▶ [CONSEGNA DELL'ESERCIZIO]:
Come prosegue il testo sui diritti edificatori attribuiti dal piano operativo? Scrivine il seguito, partendo subito dopo l'ultima frase riportata.
***** TESTO DI PARTENZA *****
Del resto, che la legge istituisca diritti edificatori è evidente nel comma 3 dell’articolo 34 dove si afferma che il piano operativo attribuisce a tutte le zone edificabili –compresi i centri storici-: “….anche per ogni rinnovo successivo alla scadenza e per ogni unità territoriale e ambito strategico, l’indice edificatorio di unità e per le unità di cui al successivo comma 8, lettera b) l’indice edificatorio di base comunque non superiore a 0,06 mq/mq”. Un indice “base” per tutti, un “diritto edificatorio” che potrà essere aumentato a piacimento dai Prg e, soprattutto, soggetto alla usuale deroga premiale che prevede aumenti fino a dieci volte!
***** CONTENUTO DEI DATI *****
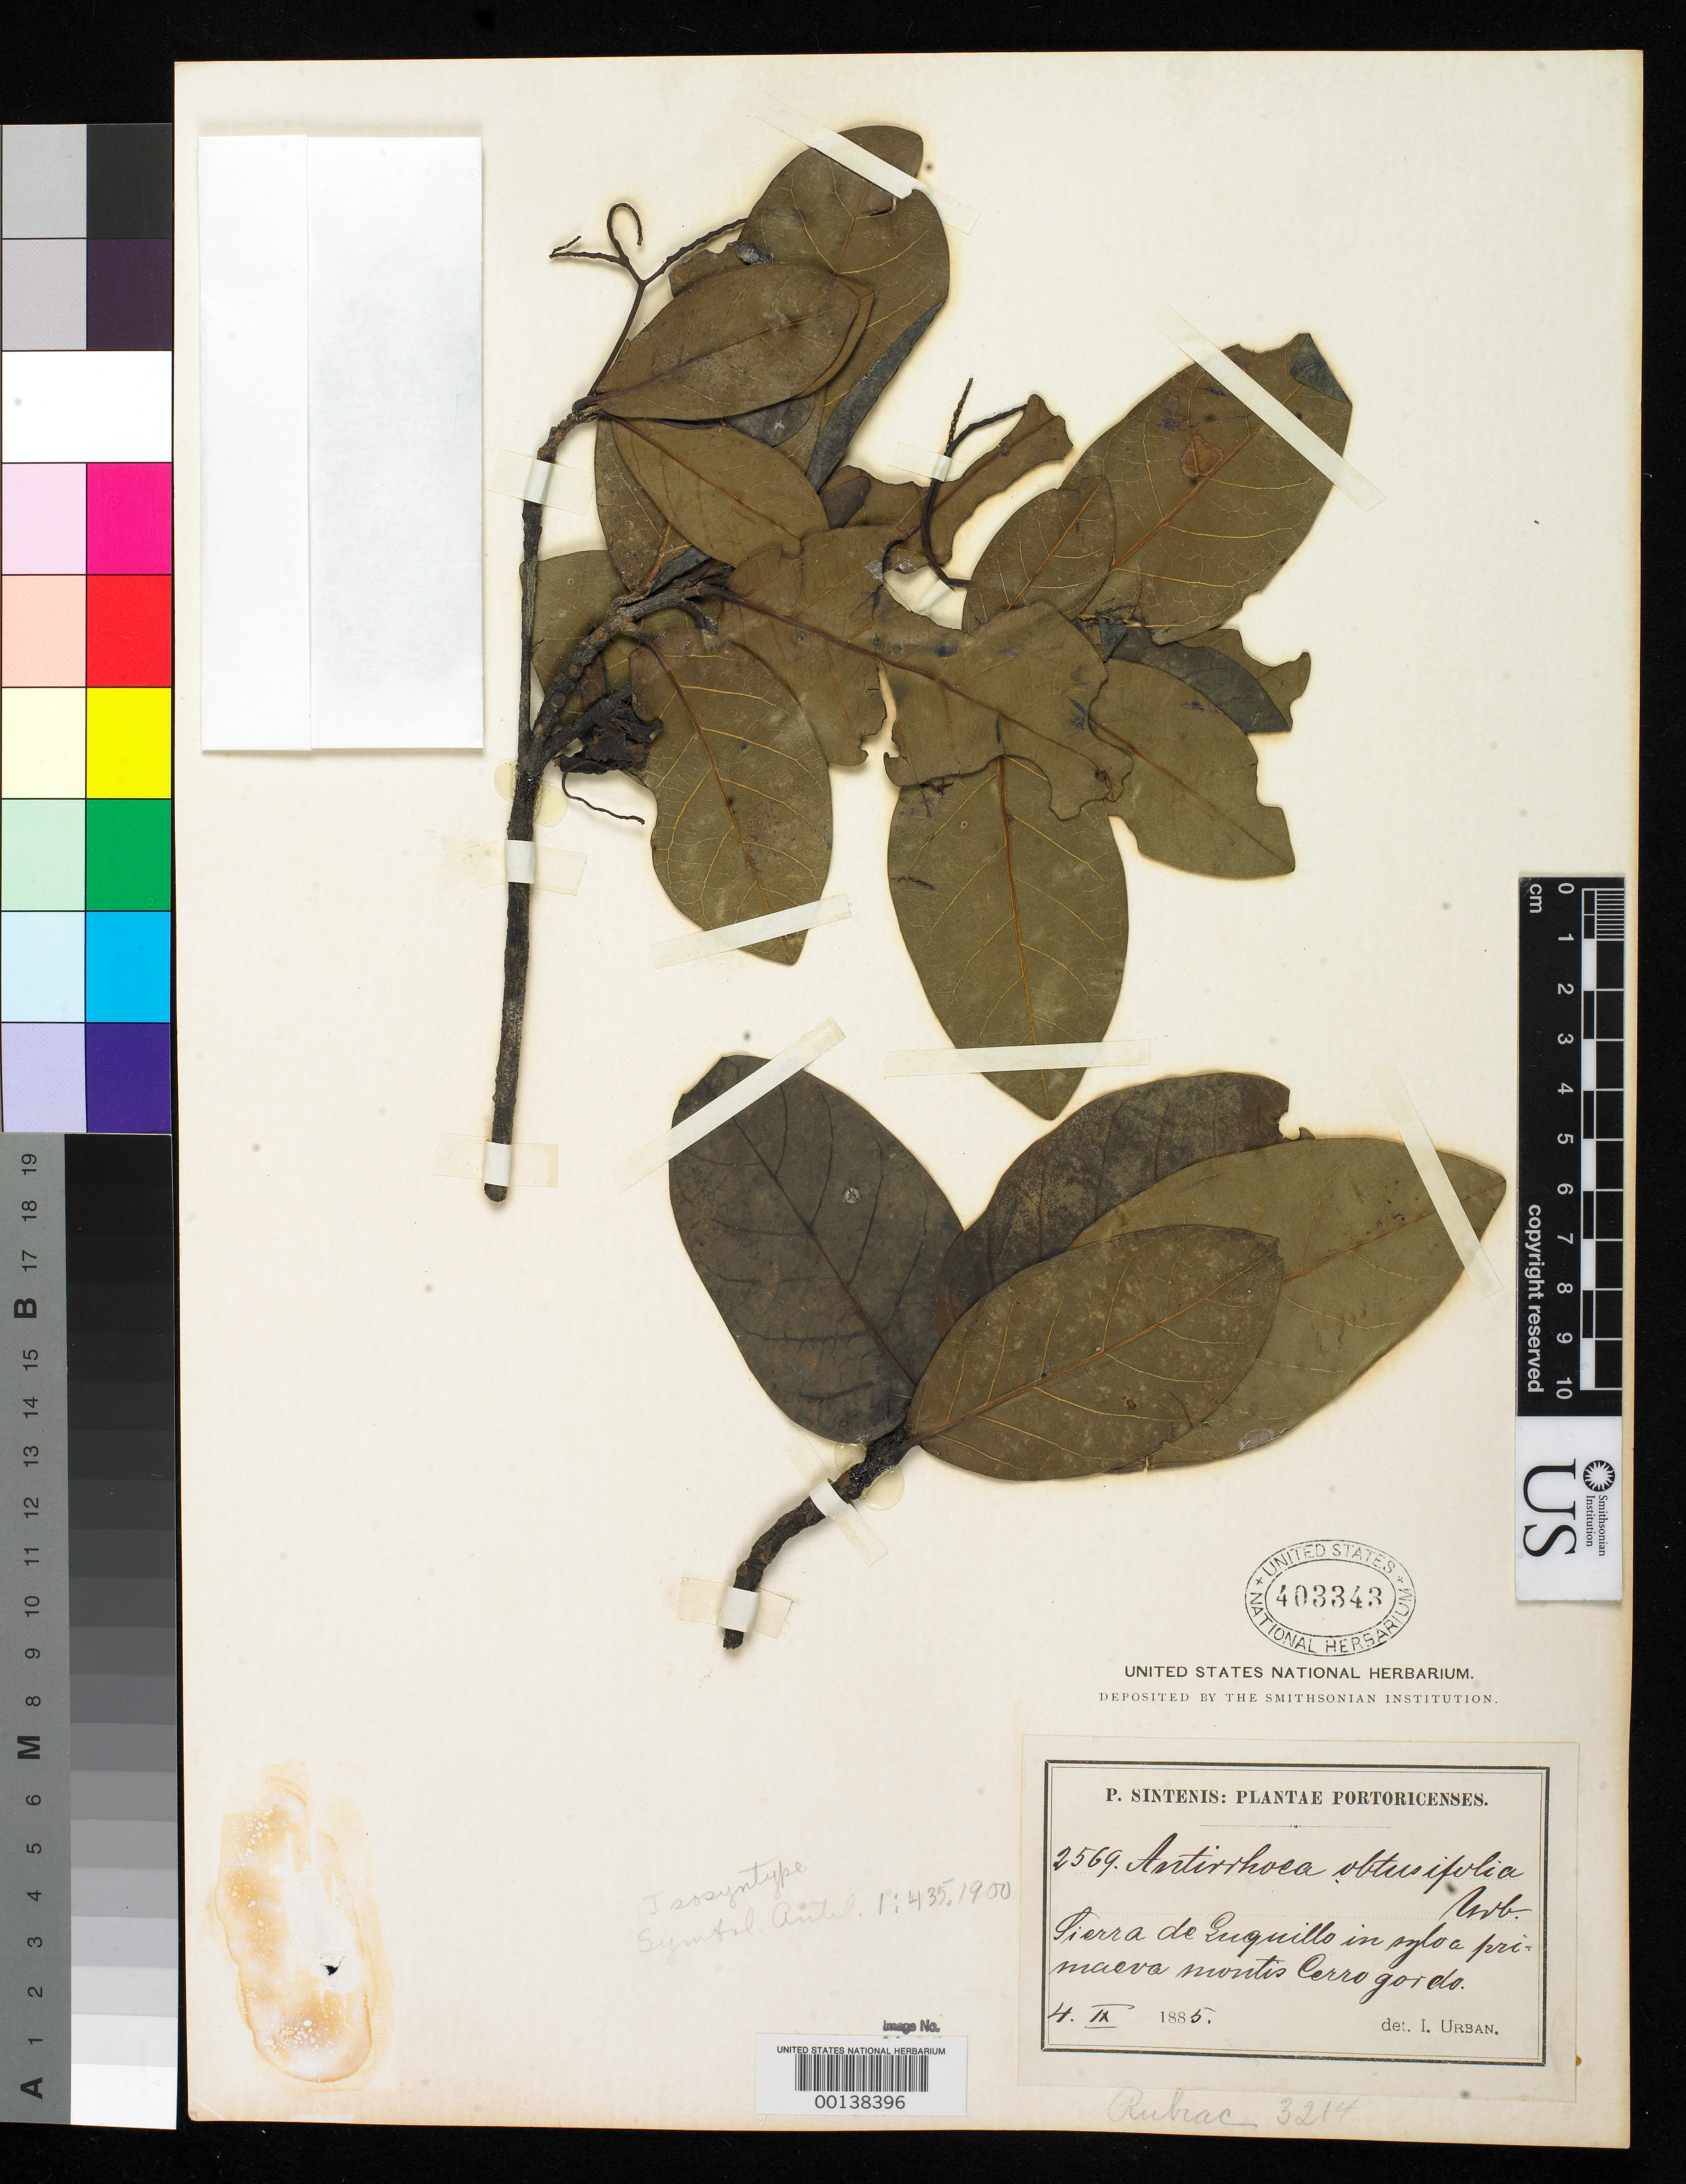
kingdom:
*****
▶ [RISPOSTA ALL'ESERCIZIO]:
Sarebbe molto più serio che la regione Lazio che ha come noto poteri di vigilanza in materia urbanistica istituisse una apposita commissione di inchiesta per tentare un bilancio delle esperienze condotte a Roma e verificare le inottemperanze rispetto alle promesse mirabolanti con cui erano state proposte e celermente approvate. Mi riferisco alla vicenda delle Terrazze del Presidente ad Acilia che avrebbe dovuto realizzare il sottopasso della via di Acilia sulla via Cristoforo Colombo; alla vicenda di Due Ponti sulla Flaminia dove si doveva realizzare un sovrappasso pedonale a servizio degli sventurati cittadini che hanno acquistato un’abitazione che affaccia su un’autostrada urbana; alla vicenda di piazza dei Navigatori dove doveva essere realizzato un nuovo sistema stradale; alla vicenda della “compensazione” di Tor Marancia dove il parco è una chimera e i proprietari hanno inondato Roma di costruzioni in “compensazione”. O ancora le vicende del parco di Case Rosse a due chilometri dalle abitazioni o la vicenda del parco delle Sabine a Bufalotta.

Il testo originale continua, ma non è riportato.